マンダムは10月27日、ヒトの汗腺幹細胞を発見し、生体外での汗腺様構造体の再生に成功したと発表した。

同成果は、マンダムと大阪大学蛋白質研究所、同大学医学系研究科および薬学研究科との共同研究によるもので、10月30日~11月2日に米国で開催される「第29回国際化粧品技術者会(IFSCC)オーランド大会」にて発表される予定。

これまでの研究で、ヒトの表皮や毛包等には幹細胞が存在し、各々の機能の維持に貢献していることがわかっている。しかし、ヒト汗腺においては、幹細胞の存在を証明するために必要な汗腺細胞の単離方法が確立されていなかったため、汗腺に幹細胞が存在しているかどうかは明らかになっていなかった。

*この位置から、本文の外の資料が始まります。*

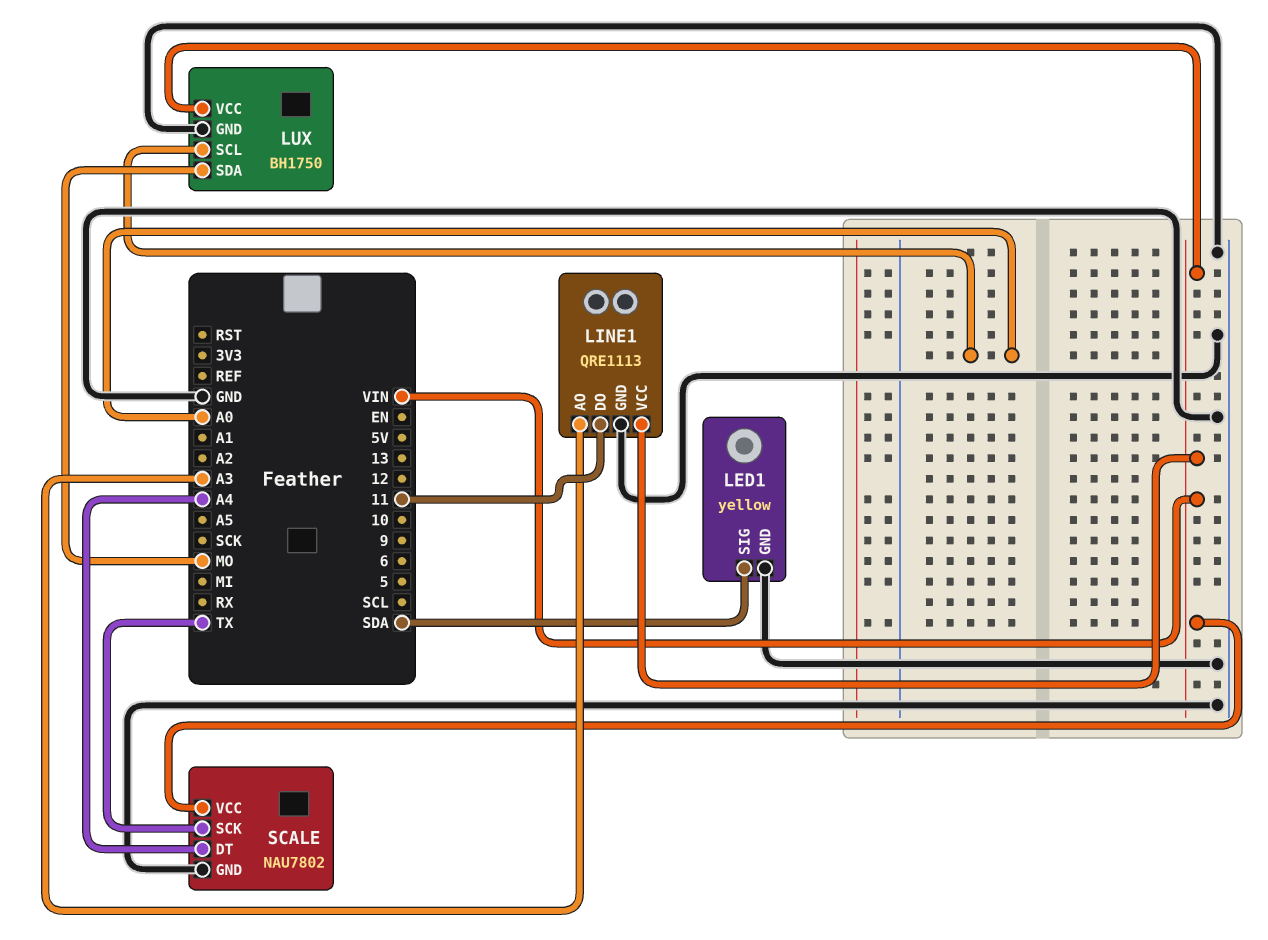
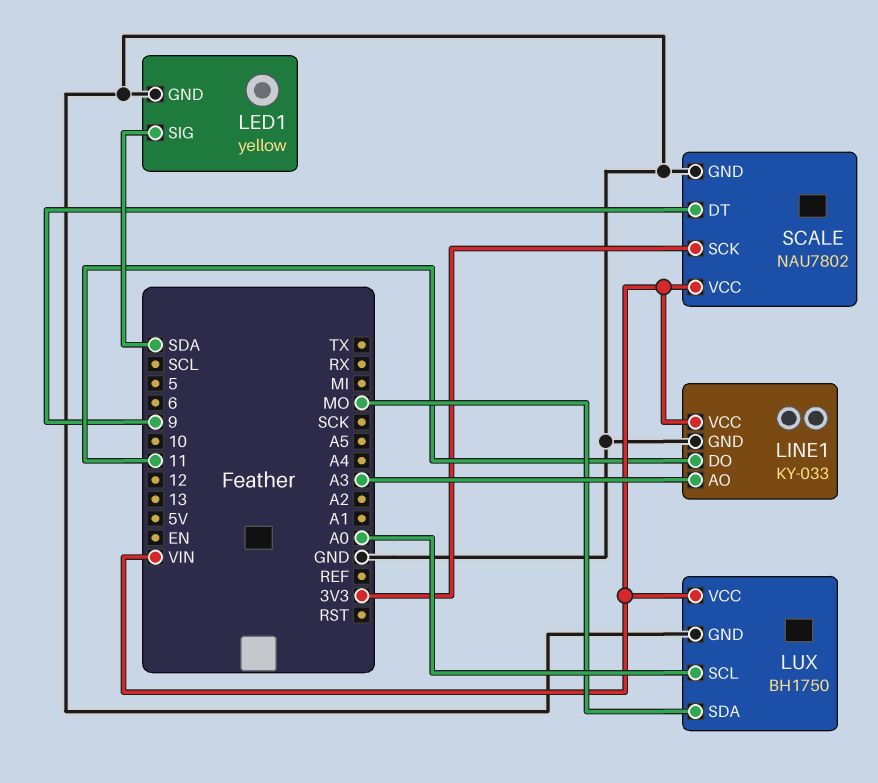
LINE1: QRE1113 -> KY-033
SCALE pin DT: A4 -> 9
SCALE pin SCK: TX -> 3V3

ヒト汗腺は、汗の通り道である汗管と、汗が分泌される分泌腺に分けられ、汗管は汗管管腔細胞と基底層細胞から、分泌腺は管腔細胞と筋上皮細胞からできている。研究グループは今回、汗腺のどの部分に幹細胞が存在するのかを解明するため、ヒト汗腺を構成しているこれらの4つの細胞集団を、別々に純度良く単離する方法について検討。この結果、これらの細胞集団を、精度よく標識できるマーカーを特定することに成功した。

また研究グループは、この汗腺細胞の単離方法を利用して、ヒト皮膚組織から単離した汗腺細胞をそれぞれ生体外で培養し、幹細胞の特徴である自己複製能と多分化能を有するかどうかを評価。筋上皮細胞がそれらを有していることを明らかにした。

さらに、筋上皮細胞から形成された細胞塊の断面像を観察したところ、細胞塊の外側では筋上皮細胞のマーカーが、内側では管腔細胞マーカーがそれぞれ陽性の反応となり、細胞塊の外側には筋上皮細胞が、内側には管腔細胞が形成されていることがわかった。これにより、筋上皮細胞から形成された細胞塊は、汗腺様の構造体を形成していることが明らかになったといえる。

研究グループは今後、この汗腺様の構造体を利用して、汗腺の発汗機能の解析を行っていくとしている。